Schools targeted as requiring “turnaround” because of poor performance—generally because of inadequate resources and social problems such as poverty in the areas from which they draw their students—are given only two years to show improvement before penalties are applied.

The second-ranking state, Tennessee, adopted legislation allowing the state government to intervene in “failing” schools by establishing new “Achievement School Districts,” and authorizing school officials to use “value-added assessment” data, collected since 1992, as part of teacher evaluations beginning in the 2011-2012 school year.

Tennessee Governor Phil Bredesen, a conservative Democrat, has a long record of attacks on social services, having in 2008 terminated the state’s health care program for lower-paid workers, TennCare, on the grounds that it cost too much.

He boasted of his role in obtaining the collaboration of the Tennessee Education Association, saying, “I was able to get the TEA to accept some things that probably a Republican wouldn’t have gotten done.”

The education “reform” bill passed both houses of the Republican-controlled state legislature by huge bipartisan margins, 29-3 in the state Senate and 83-9 in the state House. The bipartisan approach continued in the grant application, which was cosigned by all the Democratic and Republican candidates to succeed Bredesen as governor in the November election.

Mike Turner, chairman of the Democratic caucus in the Tennessee legislature, said the TEA’s support was critical to passage of the legislation. “It was definitely a rush job, but we had to act quickly and I think all parties responded the right way,” Turner told the press. “There could have been a veto from any group, the TEA could have vetoed this at any time and they chose not to do that.”

TEA lobbyist Jerry Winters confirmed this account, saying “We very much were a part of the process to get us to this point, and I would hope that this money will help move us forward in education in Tennessee.”

The actual amount of money going into the Tennessee schools under the Race to the Top averages only $540 per student—a pittance that will not make up for the cuts generated by the economic slump, which slashes property tax revenue, and state budget cuts.

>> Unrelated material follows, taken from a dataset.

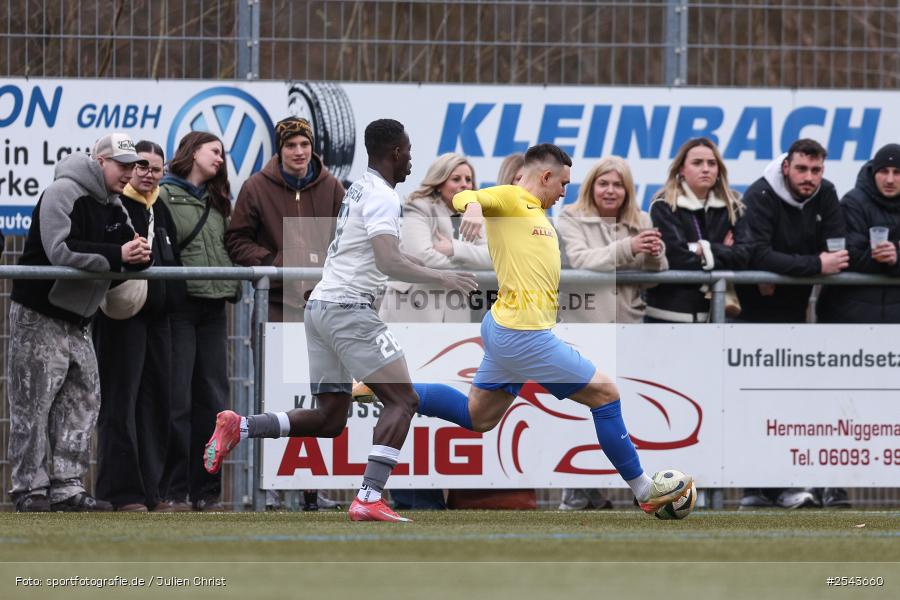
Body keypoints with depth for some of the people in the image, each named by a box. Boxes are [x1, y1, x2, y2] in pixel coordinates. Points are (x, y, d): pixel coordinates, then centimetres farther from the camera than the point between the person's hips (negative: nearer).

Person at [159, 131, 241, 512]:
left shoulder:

In a conference call with reporters, Duncan said the decision to restrict the initial award to two states was aimed at spurring other states to go further in their policies of “innovation” and “accountability.” Tennessee and Delaware “have demonstrated the courage, capacity and commitment to turn their ideas into practices,” he said, while suggesting that 10 to 15 states could gain funding in the second round of awards this fall.

The decisive role of the teachers’ unions was demonstrated in the states that lost as well as those that won. Florida and Georgia were considered leading finalists, but the largest teachers’ union in Florida opposed the plan, and the Georgia Association of Educators complained that it had been left out.

GAE president Jeff Hubbard said in a statement, “The failure to include the voices of the individuals responsible for improving our schools in Phase 1 hurt Georgia’s application.” Hubbard was not opposed to the Race to the Top in principle, only insisting that unions should be consulted in the process.

There was also opposition from the right. No school districts in conservative rural and suburban North Georgia supported the Race to the Top application. The state of Texas did not even participate, with Republican Governor Rick Perry—who has hinted at support for secession—declaring that all federal education programs were a violation of “states’ rights.”

At the time Race for the Top was announced, the WSWS wrote: “Obama’s education proposals demonstrate that social inequality in America is so advanced, and the power of the financial aristocracy so immense, that no public service or program, including education, that is not openly based on class privilege and status can long survive.”

This judgment has been confirmed by subsequent events, above all the mass firing of teachers in Central Falls, Rhode Island, the poorest district in that state. Obama hailed this vindictive act, in a speech to the US Chamber of Commerce, and administration apologists have openly compared Obama’s treatment of public school teachers with Reagan’s mass firing of striking PATCO air traffic controllers in 1981.